06.12.2022 um 14:15 Uhr in 32/109
Gert Vercleyen (National University of Ireland, Maynooth)
Knots and topological quantum computing
In this seminar I hope to shed some light on the interplay between knot theory and topological quantum computation. This will be done in a more informal manner where the different concepts will be introduced without copious formulae or proofs so that people without a background in any of the fields can follow.
17.01.2023 um 14:15 Uhr in 32/109
Martina Juhnke-Kubitzke (Universität Osnabrück)
On cosmological polytopes
In this talk, I will consider cosmological polytopes, a class of lattice polytopes that can be constructed from a graph. Those polytopes were originally defined and studied by Arkani-Hamed, Benincasa, and Postnikov in their study of the wavefunction of the universe. The goal of this talk is to understand how geometric invariants, e.g., their volume and triangulations, of these polytopes are related to the combinatorics of the underlying graph. In particular, we will show that these polytopes have a regular unimodular triangulation by computing an explicit squarefree Gröbner basis for the corresponding toric ideals.
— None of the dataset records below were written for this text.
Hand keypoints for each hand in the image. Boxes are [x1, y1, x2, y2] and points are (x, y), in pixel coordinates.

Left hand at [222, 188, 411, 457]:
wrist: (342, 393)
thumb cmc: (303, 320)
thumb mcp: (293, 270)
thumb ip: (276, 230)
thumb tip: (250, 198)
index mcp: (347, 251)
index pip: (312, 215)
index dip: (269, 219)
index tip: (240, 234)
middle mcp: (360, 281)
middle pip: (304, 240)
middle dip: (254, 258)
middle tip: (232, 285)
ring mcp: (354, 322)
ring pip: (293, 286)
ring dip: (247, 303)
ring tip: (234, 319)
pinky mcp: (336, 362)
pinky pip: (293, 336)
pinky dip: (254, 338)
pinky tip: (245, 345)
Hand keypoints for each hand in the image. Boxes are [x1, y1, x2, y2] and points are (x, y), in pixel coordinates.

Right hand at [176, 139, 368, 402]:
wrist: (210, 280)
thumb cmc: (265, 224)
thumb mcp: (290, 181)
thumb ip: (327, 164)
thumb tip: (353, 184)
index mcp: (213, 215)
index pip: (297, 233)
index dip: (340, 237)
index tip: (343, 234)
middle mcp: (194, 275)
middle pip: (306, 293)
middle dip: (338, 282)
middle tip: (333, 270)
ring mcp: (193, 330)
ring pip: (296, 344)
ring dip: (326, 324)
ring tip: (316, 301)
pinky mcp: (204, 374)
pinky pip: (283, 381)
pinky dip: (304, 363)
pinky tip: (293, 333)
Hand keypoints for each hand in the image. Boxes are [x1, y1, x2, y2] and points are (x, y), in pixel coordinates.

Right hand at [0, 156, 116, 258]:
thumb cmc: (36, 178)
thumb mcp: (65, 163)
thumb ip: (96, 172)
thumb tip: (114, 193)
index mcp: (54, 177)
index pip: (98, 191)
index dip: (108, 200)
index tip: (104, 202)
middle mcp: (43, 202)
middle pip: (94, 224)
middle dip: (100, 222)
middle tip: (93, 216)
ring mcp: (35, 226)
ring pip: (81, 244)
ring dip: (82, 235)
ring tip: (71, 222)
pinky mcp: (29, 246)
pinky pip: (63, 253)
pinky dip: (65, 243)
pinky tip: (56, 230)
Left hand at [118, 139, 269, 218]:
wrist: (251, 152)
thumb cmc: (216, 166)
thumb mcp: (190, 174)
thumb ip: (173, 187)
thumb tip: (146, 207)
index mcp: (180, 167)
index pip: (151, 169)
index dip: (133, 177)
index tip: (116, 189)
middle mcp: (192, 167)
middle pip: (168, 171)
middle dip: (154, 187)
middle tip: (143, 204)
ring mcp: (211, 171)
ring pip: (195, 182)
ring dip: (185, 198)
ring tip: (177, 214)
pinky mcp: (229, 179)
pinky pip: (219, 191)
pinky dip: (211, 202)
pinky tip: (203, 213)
We will describe the maximal cells in these triangulations by Feynman diagram like graphs. As a consequence, we are able to compute the normalized volume of the cosmological polytope for paths and cycles.
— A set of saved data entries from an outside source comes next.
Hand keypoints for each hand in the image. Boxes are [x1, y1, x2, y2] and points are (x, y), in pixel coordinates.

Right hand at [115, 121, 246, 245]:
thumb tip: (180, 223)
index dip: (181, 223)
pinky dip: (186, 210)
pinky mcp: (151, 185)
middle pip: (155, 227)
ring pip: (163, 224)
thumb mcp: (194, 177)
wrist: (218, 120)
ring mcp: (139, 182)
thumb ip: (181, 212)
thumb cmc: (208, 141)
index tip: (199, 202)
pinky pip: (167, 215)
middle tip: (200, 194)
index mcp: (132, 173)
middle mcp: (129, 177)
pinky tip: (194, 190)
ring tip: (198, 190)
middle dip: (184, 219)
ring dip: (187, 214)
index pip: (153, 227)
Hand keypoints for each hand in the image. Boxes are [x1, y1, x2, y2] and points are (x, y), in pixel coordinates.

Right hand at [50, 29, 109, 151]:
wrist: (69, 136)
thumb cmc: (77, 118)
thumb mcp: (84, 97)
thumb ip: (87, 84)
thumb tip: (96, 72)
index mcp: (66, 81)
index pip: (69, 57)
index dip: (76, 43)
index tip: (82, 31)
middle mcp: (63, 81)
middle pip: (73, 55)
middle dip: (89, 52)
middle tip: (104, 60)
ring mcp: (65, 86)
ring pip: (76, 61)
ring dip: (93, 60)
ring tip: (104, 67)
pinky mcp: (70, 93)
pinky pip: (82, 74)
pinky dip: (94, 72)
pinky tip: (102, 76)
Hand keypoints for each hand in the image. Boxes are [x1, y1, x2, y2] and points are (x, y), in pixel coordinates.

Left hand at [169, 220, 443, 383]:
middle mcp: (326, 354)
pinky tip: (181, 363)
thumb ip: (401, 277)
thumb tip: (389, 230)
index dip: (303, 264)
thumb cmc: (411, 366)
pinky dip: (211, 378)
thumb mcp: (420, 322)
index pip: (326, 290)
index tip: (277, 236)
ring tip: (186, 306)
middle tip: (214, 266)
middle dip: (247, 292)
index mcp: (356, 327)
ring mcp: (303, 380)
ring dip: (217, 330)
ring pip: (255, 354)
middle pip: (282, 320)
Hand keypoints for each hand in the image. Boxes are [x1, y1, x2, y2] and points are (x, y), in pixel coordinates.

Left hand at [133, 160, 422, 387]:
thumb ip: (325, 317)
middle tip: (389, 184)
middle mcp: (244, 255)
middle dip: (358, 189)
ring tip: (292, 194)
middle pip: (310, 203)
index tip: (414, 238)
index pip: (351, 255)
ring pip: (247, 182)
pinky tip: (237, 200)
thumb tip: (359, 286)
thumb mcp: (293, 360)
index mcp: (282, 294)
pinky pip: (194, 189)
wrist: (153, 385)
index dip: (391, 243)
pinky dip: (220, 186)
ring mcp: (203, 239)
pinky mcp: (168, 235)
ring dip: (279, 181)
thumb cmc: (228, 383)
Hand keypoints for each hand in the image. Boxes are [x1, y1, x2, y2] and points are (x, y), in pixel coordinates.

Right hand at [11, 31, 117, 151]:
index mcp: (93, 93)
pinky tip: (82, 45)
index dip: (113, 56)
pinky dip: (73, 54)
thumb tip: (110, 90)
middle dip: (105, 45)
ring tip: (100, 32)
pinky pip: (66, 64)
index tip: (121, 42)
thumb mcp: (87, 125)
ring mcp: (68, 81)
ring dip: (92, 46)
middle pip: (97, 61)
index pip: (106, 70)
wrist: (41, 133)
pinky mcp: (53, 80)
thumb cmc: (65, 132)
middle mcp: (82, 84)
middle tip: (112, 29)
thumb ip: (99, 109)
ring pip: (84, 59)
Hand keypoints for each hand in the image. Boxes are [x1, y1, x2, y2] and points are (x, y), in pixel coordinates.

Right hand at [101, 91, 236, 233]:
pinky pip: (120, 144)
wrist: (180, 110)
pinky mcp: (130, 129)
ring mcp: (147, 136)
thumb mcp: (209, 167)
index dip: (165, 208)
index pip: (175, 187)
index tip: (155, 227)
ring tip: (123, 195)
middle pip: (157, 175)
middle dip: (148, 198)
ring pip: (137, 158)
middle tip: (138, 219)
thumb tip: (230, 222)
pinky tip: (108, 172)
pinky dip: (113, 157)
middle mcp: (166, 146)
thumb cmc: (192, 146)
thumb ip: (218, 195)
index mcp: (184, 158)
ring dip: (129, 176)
This is joint work (in progress) with Liam Solus and Lorenzo Venturello.
24.01.2023 um 14:15 Uhr in 32/109
Irem Portakal (TU München)
Rigid Gorenstein toric Fano varieties arising from directed graphs
A directed edge polytope AG is a lattice polytope arising from root system An and a finite directed graph G. If every directed edge of G belongs to a directed cycle in G, then AG is terminal and reflexive, that is, one can associate this polytope to a Gorenstein toric Fano variety XG with terminal singularities. It is shown by Totaro that a toric Fano variety which is smooth in codimension 2 and Q-factorial in codimension 3 is rigid. In this talk, we classify all directed graphs G such that XG is a toric Fano variety which is smooth in codimension 2 and Q-factorial in codimension 3. This is joint-work with Selvi Kara and Akiyoshi Tsuchiya.
31.01.2023 um 14:15 Uhr in 32/109
Nick Dewaele (KU Leuven)
A condition number for underdetermined systems
When solving the system of equations F(x) = y for x, the condition number provides a way of measuring the sensitivity of x to small changes in y. This tells us whether exact solutions to the system are also an approximate solutions to approximate systems, in an asymptotic sense. This talk starts with a gentle introduction to condition numbers of systems of equations. Furthermore, I argue that the concept of condition can be extended to underdetermined systems and that the way to compute the condition number is a straightforward generalisation of the computation for determined systems. I will illustrate how to interpret the condition number of simple matrix factorisation problems.